:: MATERIAL PROVIDED ::
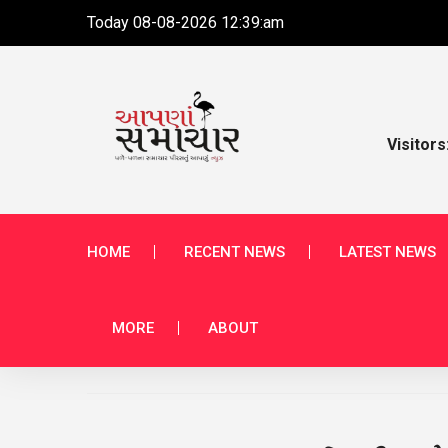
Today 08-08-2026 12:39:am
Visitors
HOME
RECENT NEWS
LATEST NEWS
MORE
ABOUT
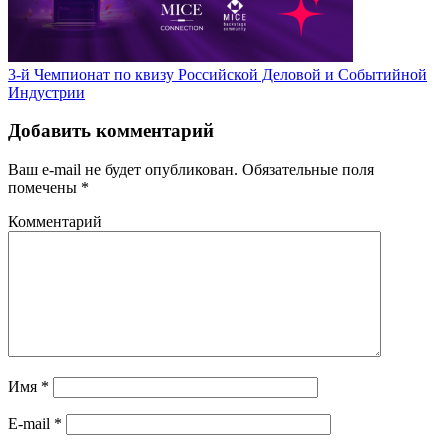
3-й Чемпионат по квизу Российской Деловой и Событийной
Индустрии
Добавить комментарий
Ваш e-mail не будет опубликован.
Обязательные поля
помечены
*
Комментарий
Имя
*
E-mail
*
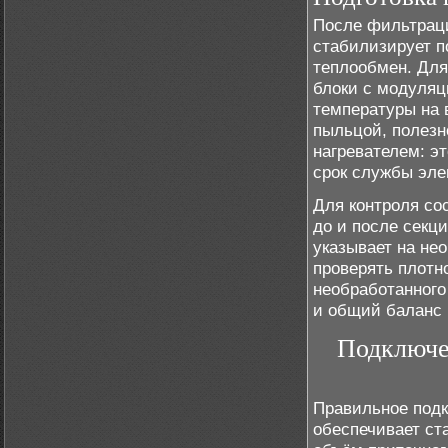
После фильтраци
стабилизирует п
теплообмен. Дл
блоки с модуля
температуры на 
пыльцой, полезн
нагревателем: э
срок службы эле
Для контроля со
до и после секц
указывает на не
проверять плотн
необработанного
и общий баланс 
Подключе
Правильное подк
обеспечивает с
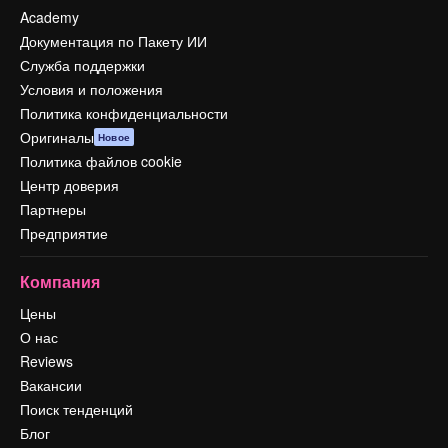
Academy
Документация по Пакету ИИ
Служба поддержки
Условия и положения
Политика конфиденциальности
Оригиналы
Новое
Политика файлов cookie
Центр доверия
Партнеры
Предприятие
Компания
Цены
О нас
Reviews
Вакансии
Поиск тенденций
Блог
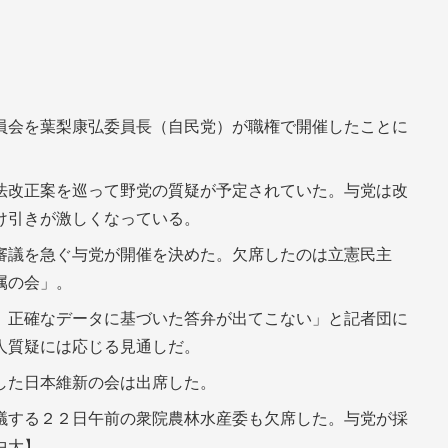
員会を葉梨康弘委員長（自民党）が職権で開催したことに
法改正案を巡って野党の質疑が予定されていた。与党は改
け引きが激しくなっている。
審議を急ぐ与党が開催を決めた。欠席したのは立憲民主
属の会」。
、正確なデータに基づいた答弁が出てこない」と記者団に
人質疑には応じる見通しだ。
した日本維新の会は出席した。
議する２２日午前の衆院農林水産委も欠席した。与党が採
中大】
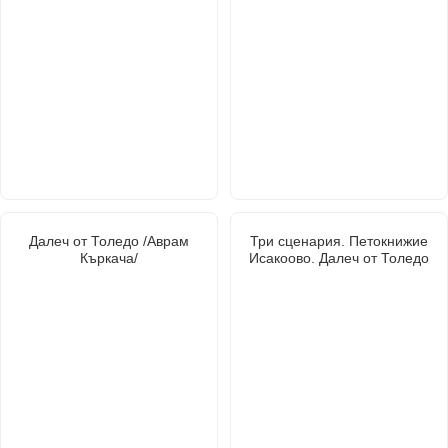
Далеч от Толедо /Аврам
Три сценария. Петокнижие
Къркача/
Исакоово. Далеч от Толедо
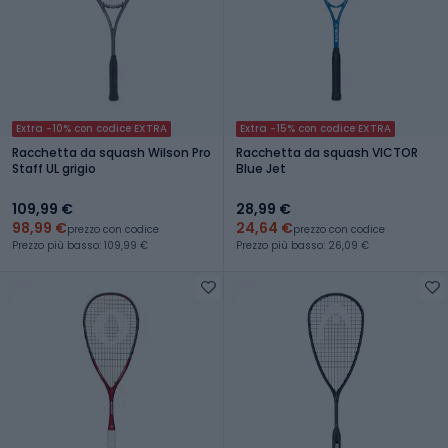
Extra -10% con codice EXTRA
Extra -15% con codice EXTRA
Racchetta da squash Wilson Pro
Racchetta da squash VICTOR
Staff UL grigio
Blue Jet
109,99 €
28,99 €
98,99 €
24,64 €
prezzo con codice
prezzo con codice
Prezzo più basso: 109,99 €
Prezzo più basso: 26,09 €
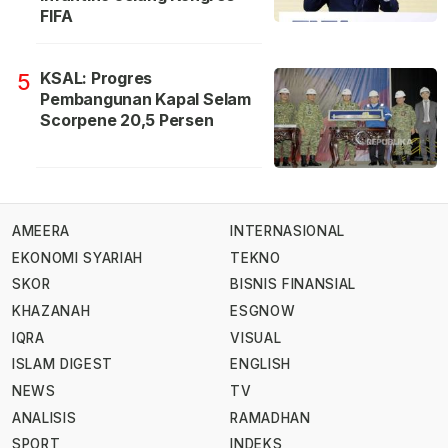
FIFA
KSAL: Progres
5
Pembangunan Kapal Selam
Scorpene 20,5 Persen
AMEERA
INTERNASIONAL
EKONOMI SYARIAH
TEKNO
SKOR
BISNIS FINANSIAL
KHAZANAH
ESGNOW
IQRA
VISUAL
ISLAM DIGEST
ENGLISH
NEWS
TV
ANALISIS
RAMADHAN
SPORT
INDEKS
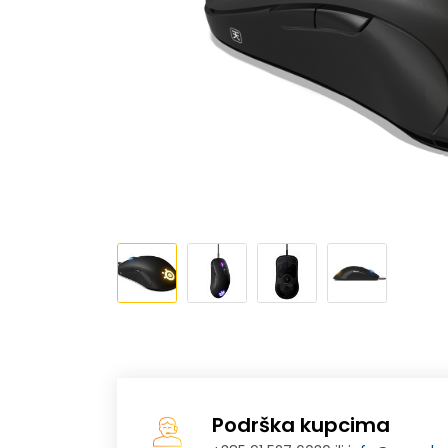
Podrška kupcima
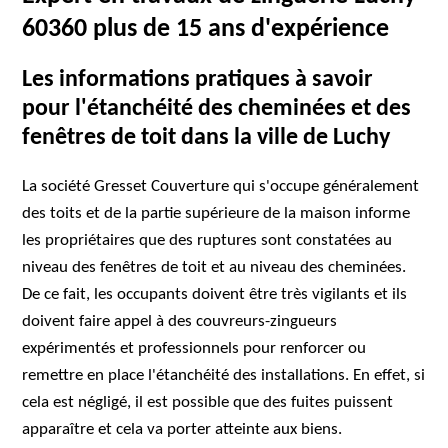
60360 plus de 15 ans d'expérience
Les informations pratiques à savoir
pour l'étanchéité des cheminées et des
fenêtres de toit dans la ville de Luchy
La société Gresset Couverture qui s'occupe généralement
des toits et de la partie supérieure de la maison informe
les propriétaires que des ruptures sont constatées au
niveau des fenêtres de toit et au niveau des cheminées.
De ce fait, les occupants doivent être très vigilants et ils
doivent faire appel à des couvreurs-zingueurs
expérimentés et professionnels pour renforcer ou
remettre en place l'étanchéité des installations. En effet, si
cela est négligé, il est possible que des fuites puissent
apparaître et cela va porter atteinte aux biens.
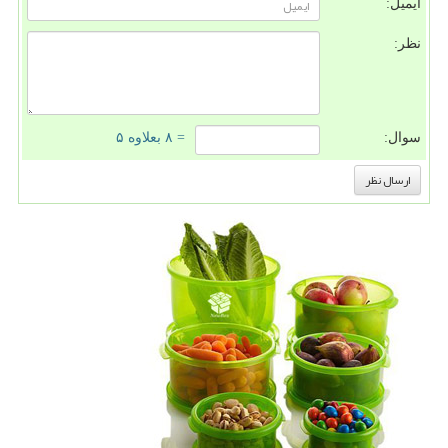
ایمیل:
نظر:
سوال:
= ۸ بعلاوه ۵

:: WHAT IS EXPECTED ::
Transcribe the entries above exactly, from their first line through the line with "人質疑には応じる見通しだ。", and omit all pictures.

:: RESULT OF THE TASK ::
Today 08-08-2026 12:39:am
Visitors
HOME
RECENT NEWS
LATEST NEWS
MORE
ABOUT
3-й Чемпионат по квизу Российской Деловой и Событийной
Индустрии
Добавить комментарий
Ваш e-mail не будет опубликован.
Обязательные поля
помечены
*
Комментарий
Имя
*
E-mail
*
После фильтраци
стабилизирует п
теплообмен. Дл
блоки с модуля
температуры на 
пыльцой, полезн
нагревателем: э
срок службы эле
Для контроля со
до и после секц
указывает на не
проверять плотн
необработанного
и общий баланс 
Подключе
Правильное подк
обеспечивает с
Academy
Документация по Пакету ИИ
Служба поддержки
Условия и положения
Политика конфиденциальности
Оригиналы
Новое
Политика файлов cookie
Центр доверия
Партнеры
Предприятие
Компания
Цены
О нас
Reviews
Вакансии
Поиск тенденций
Блог
員会を葉梨康弘委員長（自民党）が職権で開催したことに
法改正案を巡って野党の質疑が予定されていた。与党は改
け引きが激しくなっている。
審議を急ぐ与党が開催を決めた。欠席したのは立憲民主
属の会」。
、正確なデータに基づいた答弁が出てこない」と記者団に
人質疑には応じる見通しだ。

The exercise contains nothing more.